- _Exercise prompt_
Tally how many lines in the data hold the word "scroll", and give the result with no other text.

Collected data
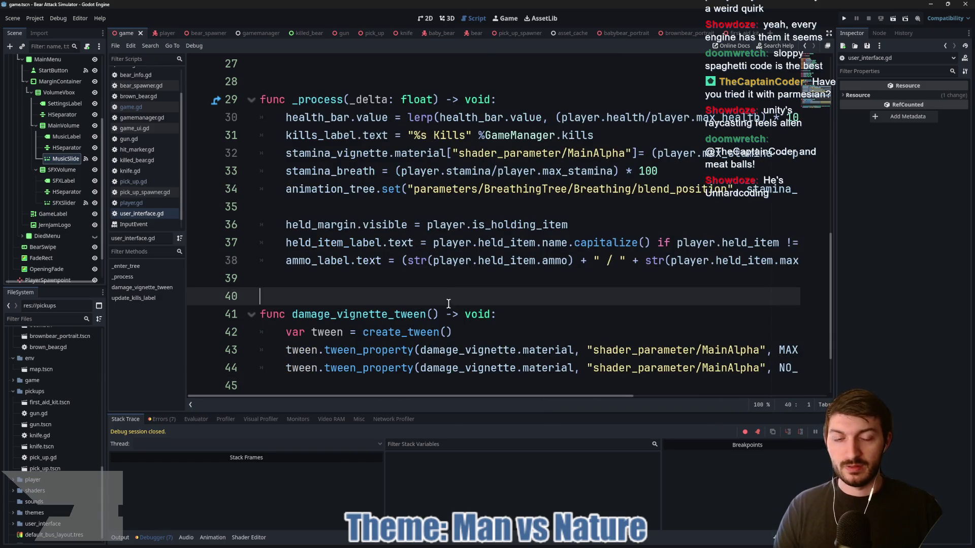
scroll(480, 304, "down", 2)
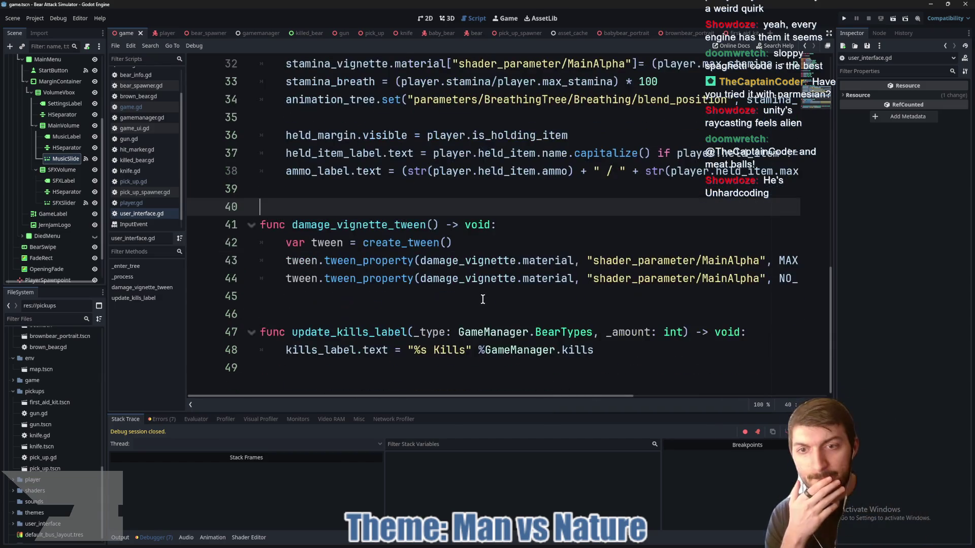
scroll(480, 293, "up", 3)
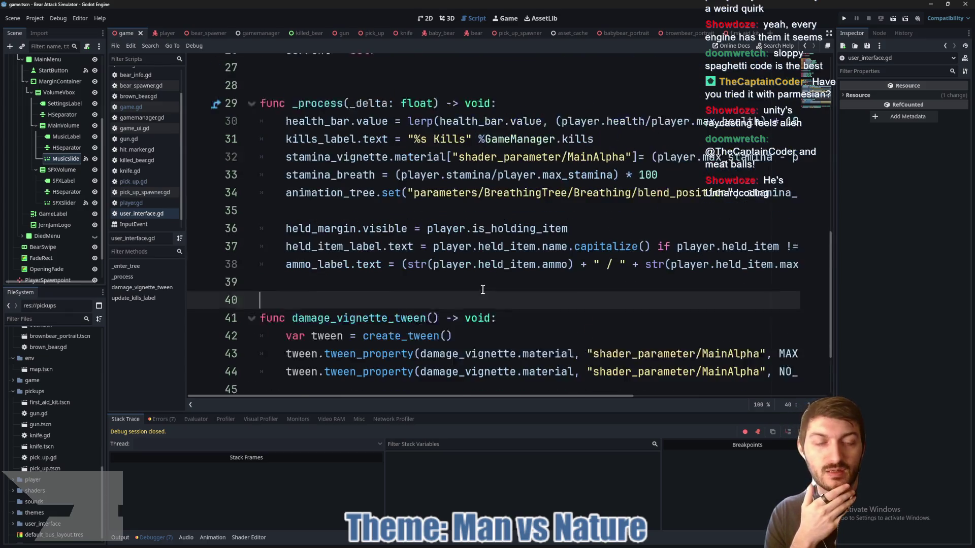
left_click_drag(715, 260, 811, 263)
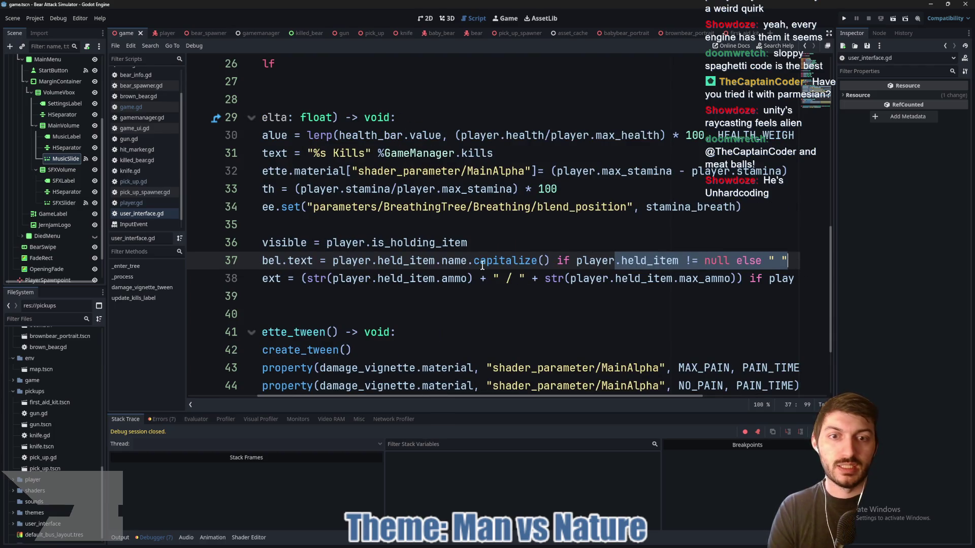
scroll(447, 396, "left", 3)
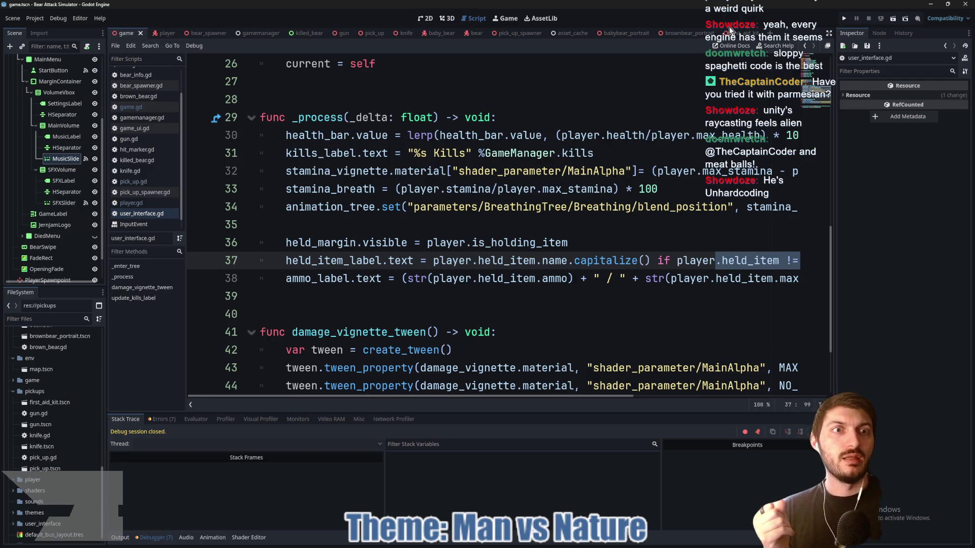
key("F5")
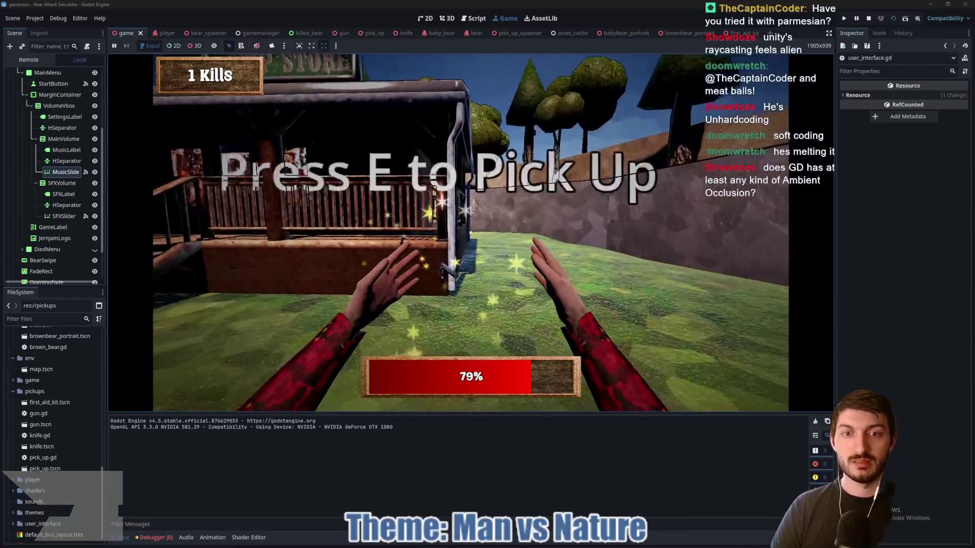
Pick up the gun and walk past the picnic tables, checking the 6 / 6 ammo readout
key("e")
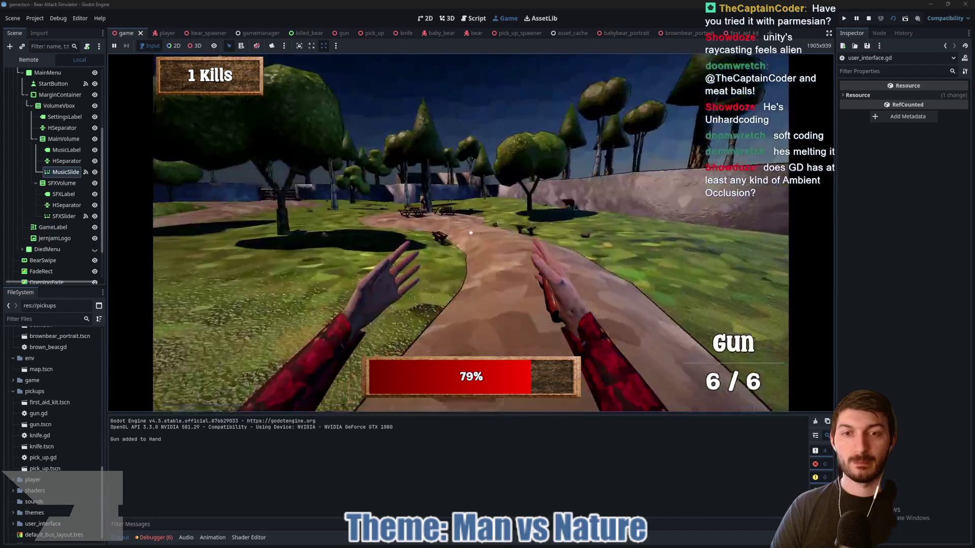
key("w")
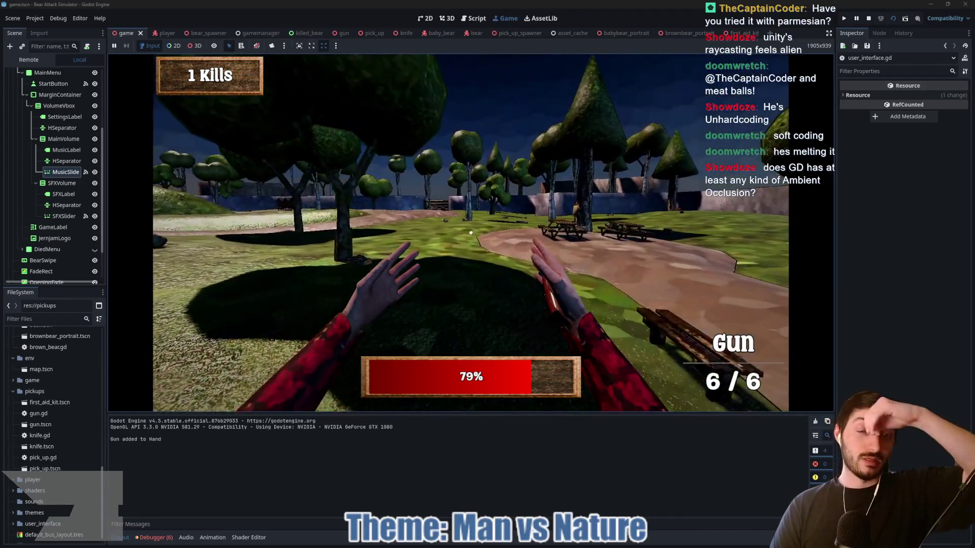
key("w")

- _Written response_
3